_Given request_
Format the entries below as a JSON list of strings, with each line as its own string and any blank lines left out. Include every line from all of the entries.

(Data records)
━━━━━━━━━━━━━━━━━━━━

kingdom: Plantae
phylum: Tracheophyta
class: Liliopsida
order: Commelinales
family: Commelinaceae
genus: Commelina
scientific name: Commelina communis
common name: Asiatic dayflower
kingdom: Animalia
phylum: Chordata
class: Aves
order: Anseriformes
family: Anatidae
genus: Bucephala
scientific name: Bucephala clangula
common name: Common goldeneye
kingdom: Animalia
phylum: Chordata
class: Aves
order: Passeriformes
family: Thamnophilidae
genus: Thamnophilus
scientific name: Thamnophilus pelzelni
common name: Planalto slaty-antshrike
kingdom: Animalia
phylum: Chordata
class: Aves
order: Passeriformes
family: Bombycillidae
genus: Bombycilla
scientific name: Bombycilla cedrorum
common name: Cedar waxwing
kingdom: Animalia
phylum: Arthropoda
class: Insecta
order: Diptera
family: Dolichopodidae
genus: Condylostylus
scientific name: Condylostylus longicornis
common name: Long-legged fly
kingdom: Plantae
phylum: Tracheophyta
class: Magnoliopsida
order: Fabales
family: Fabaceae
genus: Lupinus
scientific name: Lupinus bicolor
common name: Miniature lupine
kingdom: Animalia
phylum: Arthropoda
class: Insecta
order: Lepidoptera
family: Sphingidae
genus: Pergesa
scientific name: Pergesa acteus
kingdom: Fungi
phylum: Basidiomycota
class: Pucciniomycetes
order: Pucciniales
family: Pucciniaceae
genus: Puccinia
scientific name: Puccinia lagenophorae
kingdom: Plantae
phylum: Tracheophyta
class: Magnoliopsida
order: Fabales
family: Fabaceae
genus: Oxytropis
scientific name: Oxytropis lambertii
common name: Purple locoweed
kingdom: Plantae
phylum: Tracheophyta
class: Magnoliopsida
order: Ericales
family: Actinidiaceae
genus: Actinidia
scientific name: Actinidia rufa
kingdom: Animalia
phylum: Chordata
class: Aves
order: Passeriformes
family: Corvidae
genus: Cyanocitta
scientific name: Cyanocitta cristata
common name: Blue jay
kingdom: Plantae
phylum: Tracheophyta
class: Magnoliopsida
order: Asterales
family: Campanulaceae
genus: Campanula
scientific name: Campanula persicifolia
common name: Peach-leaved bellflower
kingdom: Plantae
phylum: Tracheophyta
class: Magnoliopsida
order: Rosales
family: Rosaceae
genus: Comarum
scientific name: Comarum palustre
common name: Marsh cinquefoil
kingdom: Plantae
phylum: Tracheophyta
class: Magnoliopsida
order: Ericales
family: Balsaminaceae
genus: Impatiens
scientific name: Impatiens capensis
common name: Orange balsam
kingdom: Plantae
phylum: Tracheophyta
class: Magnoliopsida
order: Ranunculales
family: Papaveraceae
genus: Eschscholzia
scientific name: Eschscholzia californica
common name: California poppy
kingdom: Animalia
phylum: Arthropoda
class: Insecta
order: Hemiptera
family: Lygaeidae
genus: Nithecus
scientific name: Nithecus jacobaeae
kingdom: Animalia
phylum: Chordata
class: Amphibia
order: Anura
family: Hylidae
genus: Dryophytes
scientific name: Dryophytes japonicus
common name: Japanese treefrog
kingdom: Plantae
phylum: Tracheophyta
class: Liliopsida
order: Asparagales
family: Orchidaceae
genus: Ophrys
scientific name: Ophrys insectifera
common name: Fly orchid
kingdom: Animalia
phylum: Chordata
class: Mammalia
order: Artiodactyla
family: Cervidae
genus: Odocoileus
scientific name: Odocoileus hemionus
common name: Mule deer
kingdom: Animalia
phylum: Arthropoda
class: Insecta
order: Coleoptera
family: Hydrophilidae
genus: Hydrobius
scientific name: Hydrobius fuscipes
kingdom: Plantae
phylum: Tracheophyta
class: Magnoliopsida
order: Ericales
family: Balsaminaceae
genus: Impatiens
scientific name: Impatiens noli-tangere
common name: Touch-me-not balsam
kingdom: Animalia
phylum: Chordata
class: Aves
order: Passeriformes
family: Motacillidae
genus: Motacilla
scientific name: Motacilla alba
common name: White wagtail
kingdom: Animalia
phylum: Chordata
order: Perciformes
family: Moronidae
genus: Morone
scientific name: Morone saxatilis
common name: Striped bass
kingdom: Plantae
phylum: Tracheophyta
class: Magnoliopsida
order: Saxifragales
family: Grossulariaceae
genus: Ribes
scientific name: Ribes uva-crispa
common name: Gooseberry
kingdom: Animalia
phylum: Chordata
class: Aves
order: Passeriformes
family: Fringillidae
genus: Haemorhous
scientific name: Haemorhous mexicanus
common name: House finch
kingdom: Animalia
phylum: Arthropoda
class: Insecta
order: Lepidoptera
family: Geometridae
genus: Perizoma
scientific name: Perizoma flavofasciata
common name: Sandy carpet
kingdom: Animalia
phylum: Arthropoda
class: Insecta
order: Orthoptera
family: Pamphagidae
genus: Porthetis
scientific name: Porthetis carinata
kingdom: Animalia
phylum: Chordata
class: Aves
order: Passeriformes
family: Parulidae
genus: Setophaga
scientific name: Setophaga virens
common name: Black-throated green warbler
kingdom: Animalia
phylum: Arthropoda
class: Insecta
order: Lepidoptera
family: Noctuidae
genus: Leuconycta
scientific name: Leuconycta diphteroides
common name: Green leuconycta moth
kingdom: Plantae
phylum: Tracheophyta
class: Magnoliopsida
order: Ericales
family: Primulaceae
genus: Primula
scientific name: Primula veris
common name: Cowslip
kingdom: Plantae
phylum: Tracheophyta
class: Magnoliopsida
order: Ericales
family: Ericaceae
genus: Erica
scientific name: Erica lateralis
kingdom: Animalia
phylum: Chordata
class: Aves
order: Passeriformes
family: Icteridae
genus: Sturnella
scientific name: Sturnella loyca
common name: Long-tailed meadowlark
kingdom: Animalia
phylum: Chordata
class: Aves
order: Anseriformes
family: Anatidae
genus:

━━━━━━━━━━━━━━━━━━━━

_Final result_
[
  "kingdom: Plantae",
  "phylum: Tracheophyta",
  "class: Liliopsida",
  "order: Commelinales",
  "family: Commelinaceae",
  "genus: Commelina",
  "scientific name: Commelina communis",
  "common name: Asiatic dayflower",
  "kingdom: Animalia",
  "phylum: Chordata",
  "class: Aves",
  "order: Anseriformes",
  "family: Anatidae",
  "genus: Bucephala",
  "scientific name: Bucephala clangula",
  "common name: Common goldeneye",
  "kingdom: Animalia",
  "phylum: Chordata",
  "class: Aves",
  "order: Passeriformes",
  "family: Thamnophilidae",
  "genus: Thamnophilus",
  "scientific name: Thamnophilus pelzelni",
  "common name: Planalto slaty-antshrike",
  "kingdom: Animalia",
  "phylum: Chordata",
  "class: Aves",
  "order: Passeriformes",
  "family: Bombycillidae",
  "genus: Bombycilla",
  "scientific name: Bombycilla cedrorum",
  "common name: Cedar waxwing",
  "kingdom: Animalia",
  "phylum: Arthropoda",
  "class: Insecta",
  "order: Diptera",
  "family: Dolichopodidae",
  "genus: Condylostylus",
  "scientific name: Condylostylus longicornis",
  "common name: Long-legged fly",
  "kingdom: Plantae",
  "phylum: Tracheophyta",
  "class: Magnoliopsida",
  "order: Fabales",
  "family: Fabaceae",
  "genus: Lupinus",
  "scientific name: Lupinus bicolor",
  "common name: Miniature lupine",
  "kingdom: Animalia",
  "phylum: Arthropoda",
  "class: Insecta",
  "order: Lepidoptera",
  "family: Sphingidae",
  "genus: Pergesa",
  "scientific name: Pergesa acteus",
  "kingdom: Fungi",
  "phylum: Basidiomycota",
  "class: Pucciniomycetes",
  "order: Pucciniales",
  "family: Pucciniaceae",
  "genus: Puccinia",
  "scientific name: Puccinia lagenophorae",
  "kingdom: Plantae",
  "phylum: Tracheophyta",
  "class: Magnoliopsida",
  "order: Fabales",
  "family: Fabaceae",
  "genus: Oxytropis",
  "scientific name: Oxytropis lambertii",
  "common name: Purple locoweed",
  "kingdom: Plantae",
  "phylum: Tracheophyta",
  "class: Magnoliopsida",
  "order: Ericales",
  "family: Actinidiaceae",
  "genus: Actinidia",
  "scientific name: Actinidia rufa",
  "kingdom: Animalia",
  "phylum: Chordata",
  "class: Aves",
  "order: Passeriformes",
  "family: Corvidae",
  "genus: Cyanocitta",
  "scientific name: Cyanocitta cristata",
  "common name: Blue jay",
  "kingdom: Plantae",
  "phylum: Tracheophyta",
  "class: Magnoliopsida",
  "order: Asterales",
  "family: Campanulaceae",
  "genus: Campanula",
  "scientific name: Campanula persicifolia",
  "common name: Peach-leaved bellflower",
  "kingdom: Plantae",
  "phylum: Tracheophyta",
  "class: Magnoliopsida",
  "order: Rosales",
  "family: Rosaceae",
  "genus: Comarum",
  "scientific name: Comarum palustre",
  "common name: Marsh cinquefoil",
  "kingdom: Plantae",
  "phylum: Tracheophyta",
  "class: Magnoliopsida",
  "order: Ericales",
  "family: Balsaminaceae",
  "genus: Impatiens",
  "scientific name: Impatiens capensis",
  "common name: Orange balsam",
  "kingdom: Plantae",
  "phylum: Tracheophyta",
  "class: Magnoliopsida",
  "order: Ranunculales",
  "family: Papaveraceae",
  "genus: Eschscholzia",
  "scientific name: Eschscholzia californica",
  "common name: California poppy",
  "kingdom: Animalia",
  "phylum: Arthropoda",
  "class: Insecta",
  "order: Hemiptera",
  "family: Lygaeidae",
  "genus: Nithecus",
  "scientific name: Nithecus jacobaeae",
  "kingdom: Animalia",
  "phylum: Chordata",
  "class: Amphibia",
  "order: Anura",
  "family: Hylidae",
  "genus: Dryophytes",
  "scientific name: Dryophytes japonicus",
  "common name: Japanese treefrog",
  "kingdom: Plantae",
  "phylum: Tracheophyta",
  "class: Liliopsida",
  "order: Asparagales",
  "family: Orchidaceae",
  "genus: Ophrys",
  "scientific name: Ophrys insectifera",
  "common name: Fly orchid",
  "kingdom: Animalia",
  "phylum: Chordata",
  "class: Mammalia",
  "order: Artiodactyla",
  "family: Cervidae",
  "genus: Odocoileus",
  "scientific name: Odocoileus hemionus",
  "common name: Mule deer",
  "kingdom: Animalia",
  "phylum: Arthropoda",
  "class: Insecta",
  "order: Coleoptera",
  "family: Hydrophilidae",
  "genus: Hydrobius",
  "scientific name: Hydrobius fuscipes",
  "kingdom: Plantae",
  "phylum: Tracheophyta",
  "class: Magnoliopsida",
  "order: Ericales",
  "family: Balsaminaceae",
  "genus: Impatiens",
  "scientific name: Impatiens noli-tangere",
  "common name: Touch-me-not balsam",
  "kingdom: Animalia",
  "phylum: Chordata",
  "class: Aves",
  "order: Passeriformes",
  "family: Motacillidae",
  "genus: Motacilla",
  "scientific name: Motacilla alba",
  "common name: White wagtail",
  "kingdom: Animalia",
  "phylum: Chordata",
  "order: Perciformes",
  "family: Moronidae",
  "genus: Morone",
  "scientific name: Morone saxatilis",
  "common name: Striped bass",
  "kingdom: Plantae",
  "phylum: Tracheophyta",
  "class: Magnoliopsida",
  "order: Saxifragales",
  "family: Grossulariaceae",
  "genus: Ribes",
  "scientific name: Ribes uva-crispa",
  "common name: Gooseberry",
  "kingdom: Animalia",
  "phylum: Chordata",
  "class: Aves",
  "order: Passeriformes",
  "family: Fringillidae",
  "genus: Haemorhous",
  "scientific name: Haemorhous mexicanus",
  "common name: House finch",
  "kingdom: Animalia",
  "phylum: Arthropoda",
  "class: Insecta",
  "order: Lepidoptera",
  "family: Geometridae",
  "genus: Perizoma",
  "scientific name: Perizoma flavofasciata",
  "common name: Sandy carpet",
  "kingdom: Animalia",
  "phylum: Arthropoda",
  "class: Insecta",
  "order: Orthoptera",
  "family: Pamphagidae",
  "genus: Porthetis",
  "scientific name: Porthetis carinata",
  "kingdom: Animalia",
  "phylum: Chordata",
  "class: Aves",
  "order: Passeriformes",
  "family: Parulidae",
  "genus: Setophaga",
  "scientific name: Setophaga virens",
  "common name: Black-throated green warbler",
  "kingdom: Animalia",
  "phylum: Arthropoda",
  "class: Insecta",
  "order: Lepidoptera",
  "family: Noctuidae",
  "genus: Leuconycta",
  "scientific name: Leuconycta diphteroides",
  "common name: Green leuconycta moth",
  "kingdom: Plantae",
  "phylum: Tracheophyta",
  "class: Magnoliopsida",
  "order: Ericales",
  "family: Primulaceae",
  "genus: Primula",
  "scientific name: Primula veris",
  "common name: Cowslip",
  "kingdom: Plantae",
  "phylum: Tracheophyta",
  "class: Magnoliopsida",
  "order: Ericales",
  "family: Ericaceae",
  "genus: Erica",
  "scientific name: Erica lateralis",
  "kingdom: Animalia",
  "phylum: Chordata",
  "class: Aves",
  "order: Passeriformes",
  "family: Icteridae",
  "genus: Sturnella",
  "scientific name: Sturnella loyca",
  "common name: Long-tailed meadowlark",
  "kingdom: Animalia",
  "phylum: Chordata",
  "class: Aves",
  "order: Anseriformes",
  "family: Anatidae",
  "genus:"
]